(Dataset entries)

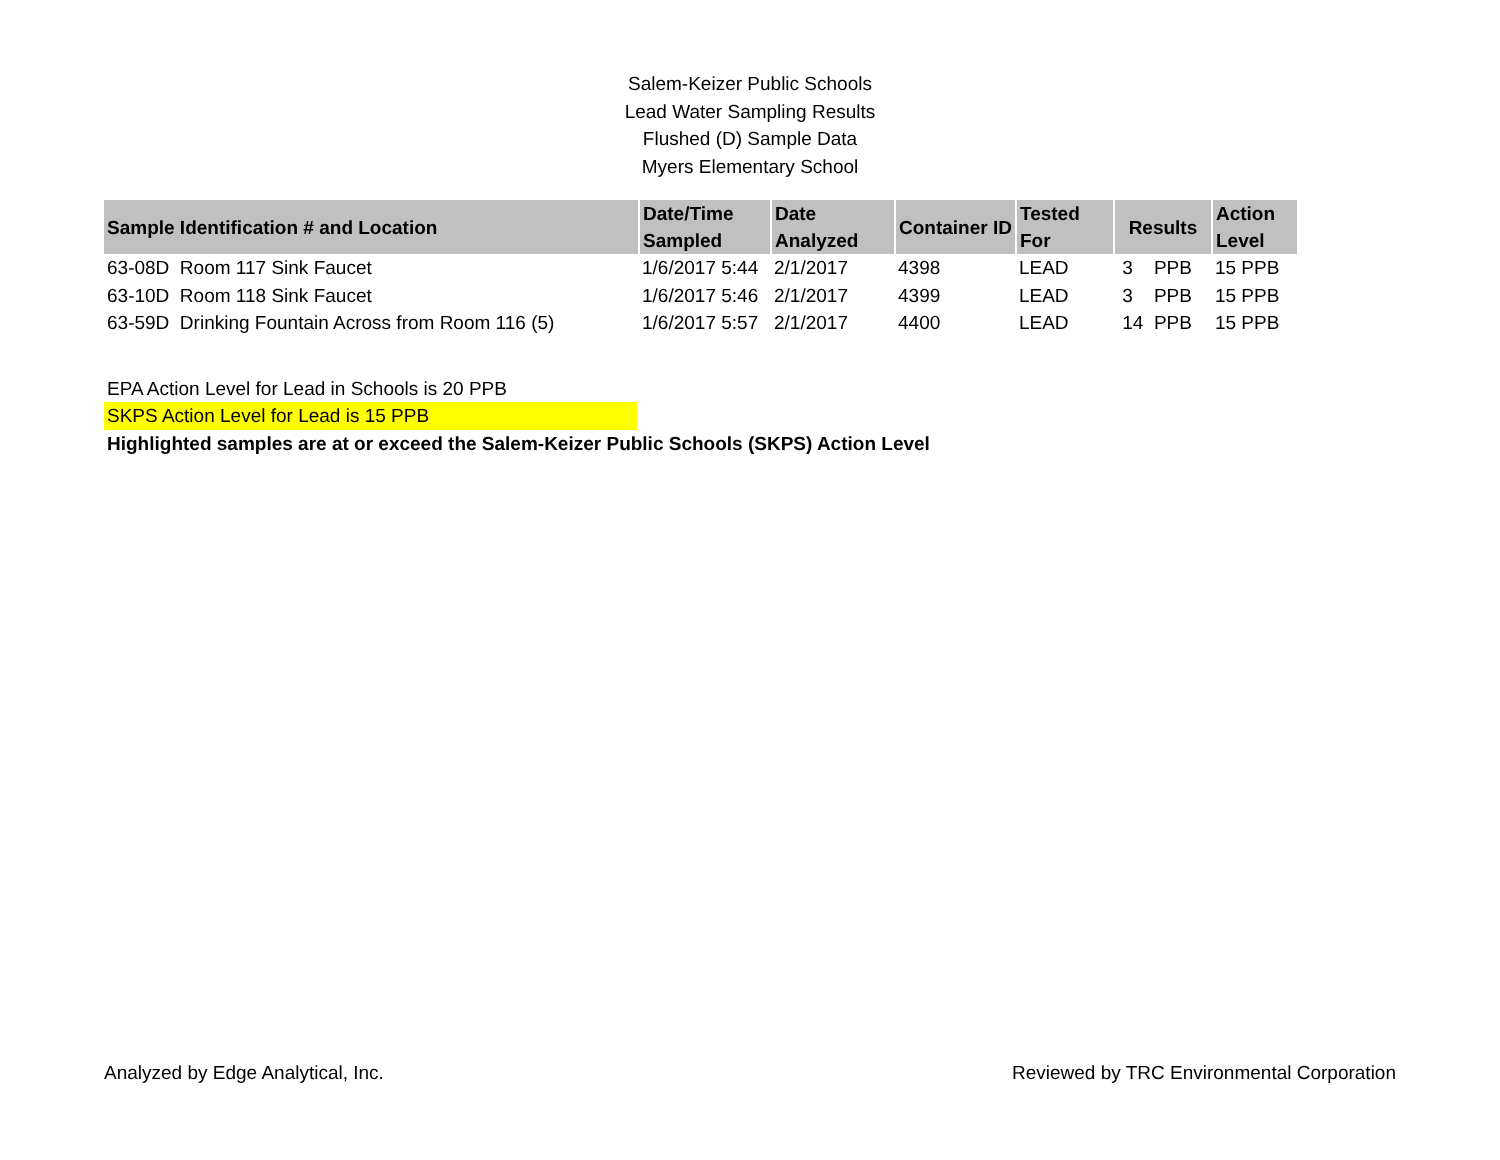Salem-Keizer Public Schools
Lead Water Sampling Results
Flushed (D) Sample Data
Myers Elementary School
| Sample Identification # and Location | Date/Time Sampled | Date Analyzed | Container ID | Tested For | Results | Action Level |
| --- | --- | --- | --- | --- | --- | --- |
| 63-08D Room 117 Sink Faucet | 1/6/2017 5:44 | 2/1/2017 | 4398 | LEAD | 3 PPB | 15 PPB |
| 63-10D Room 118 Sink Faucet | 1/6/2017 5:46 | 2/1/2017 | 4399 | LEAD | 3 PPB | 15 PPB |
| 63-59D Drinking Fountain Across from Room 116 (5) | 1/6/2017 5:57 | 2/1/2017 | 4400 | LEAD | 14 PPB | 15 PPB |
EPA Action Level for Lead in Schools is 20 PPB
SKPS Action Level for Lead is 15 PPB
Highlighted samples are at or exceed the Salem-Keizer Public Schools (SKPS) Action Level
Analyzed by Edge Analytical, Inc. Reviewed by TRC Environmental Corporation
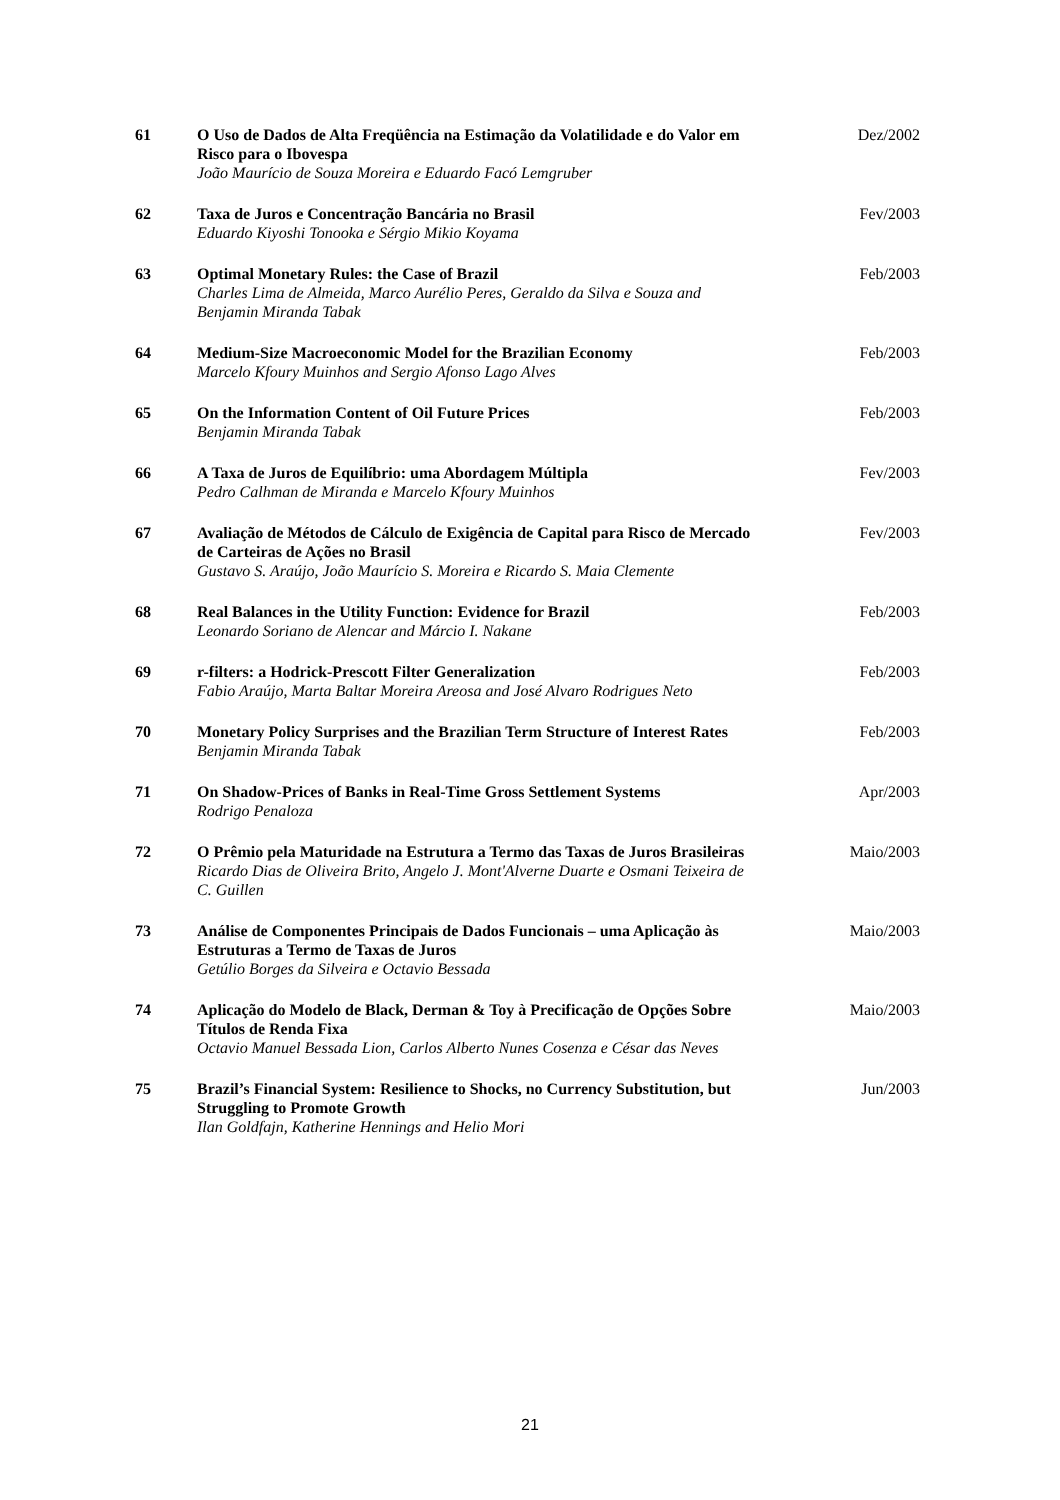| 61 | O Uso de Dados de Alta Freqüência na Estimação da Volatilidade e do Valor em Risco para o Ibovespa João Maurício de Souza Moreira e Eduardo Facó Lemgruber | Dez/2002 |
| 62 | Taxa de Juros e Concentração Bancária no Brasil Eduardo Kiyoshi Tonooka e Sérgio Mikio Koyama | Fev/2003 |
| 63 | Optimal Monetary Rules: the Case of Brazil Charles Lima de Almeida, Marco Aurélio Peres, Geraldo da Silva e Souza and Benjamin Miranda Tabak | Feb/2003 |
| 64 | Medium-Size Macroeconomic Model for the Brazilian Economy Marcelo Kfoury Muinhos and Sergio Afonso Lago Alves | Feb/2003 |
| 65 | On the Information Content of Oil Future Prices Benjamin Miranda Tabak | Feb/2003 |
| 66 | A Taxa de Juros de Equilíbrio: uma Abordagem Múltipla Pedro Calhman de Miranda e Marcelo Kfoury Muinhos | Fev/2003 |
| 67 | Avaliação de Métodos de Cálculo de Exigência de Capital para Risco de Mercado de Carteiras de Ações no Brasil Gustavo S. Araújo, João Maurício S. Moreira e Ricardo S. Maia Clemente | Fev/2003 |
| 68 | Real Balances in the Utility Function: Evidence for Brazil Leonardo Soriano de Alencar and Márcio I. Nakane | Feb/2003 |
| 69 | r-filters: a Hodrick-Prescott Filter Generalization Fabio Araújo, Marta Baltar Moreira Areosa and José Alvaro Rodrigues Neto | Feb/2003 |
| 70 | Monetary Policy Surprises and the Brazilian Term Structure of Interest Rates Benjamin Miranda Tabak | Feb/2003 |
| 71 | On Shadow-Prices of Banks in Real-Time Gross Settlement Systems Rodrigo Penaloza | Apr/2003 |
| 72 | O Prêmio pela Maturidade na Estrutura a Termo das Taxas de Juros Brasileiras Ricardo Dias de Oliveira Brito, Angelo J. Mont'Alverne Duarte e Osmani Teixeira de C. Guillen | Maio/2003 |
| 73 | Análise de Componentes Principais de Dados Funcionais – uma Aplicação às Estruturas a Termo de Taxas de Juros Getúlio Borges da Silveira e Octavio Bessada | Maio/2003 |
| 74 | Aplicação do Modelo de Black, Derman & Toy à Precificação de Opções Sobre Títulos de Renda Fixa Octavio Manuel Bessada Lion, Carlos Alberto Nunes Cosenza e César das Neves | Maio/2003 |
| 75 | Brazil’s Financial System: Resilience to Shocks, no Currency Substitution, but Struggling to Promote Growth Ilan Goldfajn, Katherine Hennings and Helio Mori | Jun/2003 |
21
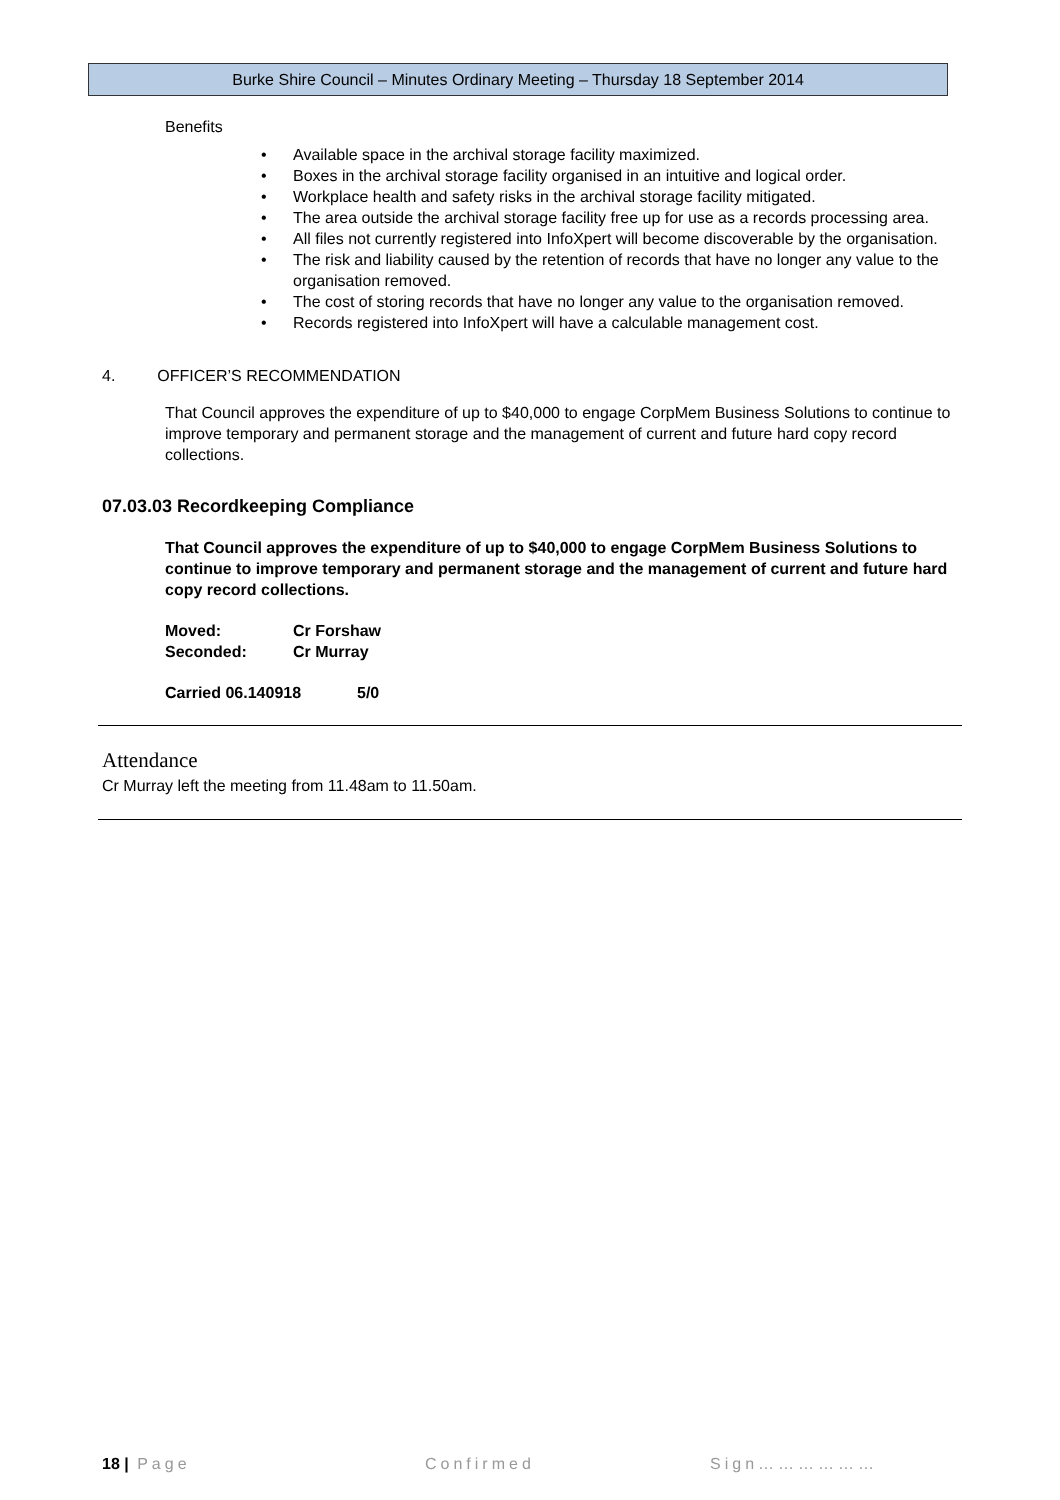Burke Shire Council – Minutes Ordinary Meeting – Thursday 18 September 2014
Benefits
• Available space in the archival storage facility maximized.
• Boxes in the archival storage facility organised in an intuitive and logical order.
• Workplace health and safety risks in the archival storage facility mitigated.
• The area outside the archival storage facility free up for use as a records processing area.
• All files not currently registered into InfoXpert will become discoverable by the organisation.
• The risk and liability caused by the retention of records that have no longer any value to the organisation removed.
• The cost of storing records that have no longer any value to the organisation removed.
• Records registered into InfoXpert will have a calculable management cost.
4. OFFICER’S RECOMMENDATION
That Council approves the expenditure of up to $40,000 to engage CorpMem Business Solutions to continue to improve temporary and permanent storage and the management of current and future hard copy record collections.
07.03.03 Recordkeeping Compliance
That Council approves the expenditure of up to $40,000 to engage CorpMem Business Solutions to continue to improve temporary and permanent storage and the management of current and future hard copy record collections.
Moved: Cr Forshaw
Seconded: Cr Murray
Carried 06.140918 5/0
Attendance
Cr Murray left the meeting from 11.48am to 11.50am.
18 | Page Confirmed Sign………………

Prompt ->
Above are the records; give them all again exactly, apart from the pictures.

Solution below ->
Salem-Keizer Public Schools
Lead Water Sampling Results
Flushed (D) Sample Data
Myers Elementary School
| Sample Identification # and Location | Date/Time Sampled | Date Analyzed | Container ID | Tested For | Results | Action Level |
| --- | --- | --- | --- | --- | --- | --- |
| 63-08D Room 117 Sink Faucet | 1/6/2017 5:44 | 2/1/2017 | 4398 | LEAD | 3 PPB | 15 PPB |
| 63-10D Room 118 Sink Faucet | 1/6/2017 5:46 | 2/1/2017 | 4399 | LEAD | 3 PPB | 15 PPB |
| 63-59D Drinking Fountain Across from Room 116 (5) | 1/6/2017 5:57 | 2/1/2017 | 4400 | LEAD | 14 PPB | 15 PPB |
EPA Action Level for Lead in Schools is 20 PPB
SKPS Action Level for Lead is 15 PPB
Highlighted samples are at or exceed the Salem-Keizer Public Schools (SKPS) Action Level
Analyzed by Edge Analytical, Inc. Reviewed by TRC Environmental Corporation
| 61 | O Uso de Dados de Alta Freqüência na Estimação da Volatilidade e do Valor em Risco para o Ibovespa João Maurício de Souza Moreira e Eduardo Facó Lemgruber | Dez/2002 |
| 62 | Taxa de Juros e Concentração Bancária no Brasil Eduardo Kiyoshi Tonooka e Sérgio Mikio Koyama | Fev/2003 |
| 63 | Optimal Monetary Rules: the Case of Brazil Charles Lima de Almeida, Marco Aurélio Peres, Geraldo da Silva e Souza and Benjamin Miranda Tabak | Feb/2003 |
| 64 | Medium-Size Macroeconomic Model for the Brazilian Economy Marcelo Kfoury Muinhos and Sergio Afonso Lago Alves | Feb/2003 |
| 65 | On the Information Content of Oil Future Prices Benjamin Miranda Tabak | Feb/2003 |
| 66 | A Taxa de Juros de Equilíbrio: uma Abordagem Múltipla Pedro Calhman de Miranda e Marcelo Kfoury Muinhos | Fev/2003 |
| 67 | Avaliação de Métodos de Cálculo de Exigência de Capital para Risco de Mercado de Carteiras de Ações no Brasil Gustavo S. Araújo, João Maurício S. Moreira e Ricardo S. Maia Clemente | Fev/2003 |
| 68 | Real Balances in the Utility Function: Evidence for Brazil Leonardo Soriano de Alencar and Márcio I. Nakane | Feb/2003 |
| 69 | r-filters: a Hodrick-Prescott Filter Generalization Fabio Araújo, Marta Baltar Moreira Areosa and José Alvaro Rodrigues Neto | Feb/2003 |
| 70 | Monetary Policy Surprises and the Brazilian Term Structure of Interest Rates Benjamin Miranda Tabak | Feb/2003 |
| 71 | On Shadow-Prices of Banks in Real-Time Gross Settlement Systems Rodrigo Penaloza | Apr/2003 |
| 72 | O Prêmio pela Maturidade na Estrutura a Termo das Taxas de Juros Brasileiras Ricardo Dias de Oliveira Brito, Angelo J. Mont'Alverne Duarte e Osmani Teixeira de C. Guillen | Maio/2003 |
| 73 | Análise de Componentes Principais de Dados Funcionais – uma Aplicação às Estruturas a Termo de Taxas de Juros Getúlio Borges da Silveira e Octavio Bessada | Maio/2003 |
| 74 | Aplicação do Modelo de Black, Derman & Toy à Precificação de Opções Sobre Títulos de Renda Fixa Octavio Manuel Bessada Lion, Carlos Alberto Nunes Cosenza e César das Neves | Maio/2003 |
| 75 | Brazil’s Financial System: Resilience to Shocks, no Currency Substitution, but Struggling to Promote Growth Ilan Goldfajn, Katherine Hennings and Helio Mori | Jun/2003 |
21
Burke Shire Council – Minutes Ordinary Meeting – Thursday 18 September 2014
Benefits
• Available space in the archival storage facility maximized.
• Boxes in the archival storage facility organised in an intuitive and logical order.
• Workplace health and safety risks in the archival storage facility mitigated.
• The area outside the archival storage facility free up for use as a records processing area.
• All files not currently registered into InfoXpert will become discoverable by the organisation.
• The risk and liability caused by the retention of records that have no longer any value to the organisation removed.
• The cost of storing records that have no longer any value to the organisation removed.
• Records registered into InfoXpert will have a calculable management cost.
4. OFFICER’S RECOMMENDATION
That Council approves the expenditure of up to $40,000 to engage CorpMem Business Solutions to continue to improve temporary and permanent storage and the management of current and future hard copy record collections.
07.03.03 Recordkeeping Compliance
That Council approves the expenditure of up to $40,000 to engage CorpMem Business Solutions to continue to improve temporary and permanent storage and the management of current and future hard copy record collections.
Moved: Cr Forshaw
Seconded: Cr Murray
Carried 06.140918 5/0
Attendance
Cr Murray left the meeting from 11.48am to 11.50am.
18 | Page Confirmed Sign………………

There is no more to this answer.